Ehemann soll Wolfsburgerin getötet haben

Wolfsburg - Die Polizei in Wolfsburg hat seit Anfang des Jahres mit einer Reihe von Gewaltverbrechen zu tun. Im Stadtteil Detmerode soll ein 48-Jähriger seine drei Jahre ältere Ehefrau getötet haben. Gefunden wurde die Leiche von ihren Kindern – an ihrem Geburtstag.

Nach dem gewaltsamen Tod einer 51 Jahre alten Wolfsburgerin ist der Ehemann als mutmaßlicher Täter verhaftet worden. Der 48-Jährige sei noch am Mittwochabend in Gifhorn gefasst worden, teilte die Polizei am Donnerstag mit. Ein Ermittlungsrichter habe Haftbefehl wegen Totschlags erlassen. Der Verdächtige, der in das Gefängnis nach Braunschweig gebracht wurde, schweige bisher zu den Vorwürfen.

Am Mittwochnachmittag hatten Medienberichten zufolge zwei Kinder ihre Mutter tot in der Wohnung gefunden. Die Obduktion ergab laut Polizei, dass die vierfache Mutter einem Verbrechen durch äußere Gewalteinwirkung auf den Oberkörper zum Opfer fiel. Weitere Einzelheiten gaben die Beamten aus ermittlungstaktischen Gründen zunächst nicht bekannt.

Nach Angaben von Nachbarn wohnte die Frau mit den beiden Kindern und ihrem Partner in der Etagenwohnung. Am Mittwoch hatte die Mitarbeiterin einer Schulmensa Geburtstag und Anwohnern erzählt, sie wolle feiern. Was danach geschah, ist noch offen. Einer früheren Arbeitskollegin hatte die 51-Jährige vor einigen Tagen gesagt, sie wolle sich von ihrem Partner trennen. „Aber es hörte sich an, als wäre es einvernehmlich“, sagte die Kollegin am Mittwoch.

Inzwischen wurden Familienangehörige, Nachbarn und Freunde befragt. Zwei erwachsene Kinder der Getöteten sollen nicht mehr mit in der Wohnung gelebt haben. Das Motiv für das Gewaltverbrechen sei noch unklar, sagte ein Polizeisprecher.

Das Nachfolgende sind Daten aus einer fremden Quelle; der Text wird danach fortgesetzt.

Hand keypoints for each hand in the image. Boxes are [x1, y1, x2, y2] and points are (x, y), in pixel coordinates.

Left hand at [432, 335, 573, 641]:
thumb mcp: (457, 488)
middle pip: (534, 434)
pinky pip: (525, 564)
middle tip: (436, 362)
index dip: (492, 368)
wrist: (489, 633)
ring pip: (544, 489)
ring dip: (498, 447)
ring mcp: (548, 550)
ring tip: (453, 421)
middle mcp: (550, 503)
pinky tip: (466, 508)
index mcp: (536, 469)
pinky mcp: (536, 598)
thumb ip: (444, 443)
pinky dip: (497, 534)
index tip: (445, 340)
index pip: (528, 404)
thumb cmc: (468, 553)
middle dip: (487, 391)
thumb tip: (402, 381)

Weitere Eskalationen in Wolfsburg

Ebenfalls in Wolfsburg eskalierte am Mittwoch der Streit eines Paares in der gemeinsamen Wohnung. Der 35-Jährige und seine 39 Jahre alte Lebenspartnerin schwebten am Donnerstag nach Polizeiangaben weiterhin in Lebensgefahr. Sie konnten noch nicht befragt werden. Passanten hatten die Hilferufe der Frau gehört und die Polizei verständigt.

Bereits Anfang März soll ein 64-Jähriger eine gleichaltrige Frau im Vorgarten ihres Reihenhauses im Wolfsburger Stadtteil Mörse attackiert haben. Die Frau starb an ihren Verletzungen im Krankenhaus. Außerdem erhob die Staatsanwaltschaft Braunschweig am Donnerstag Anklage gegen einen 34-Jährigen, der am Heiligen Abend in Wolfsburg den Lebensgefährten seiner Mutter getötet haben soll.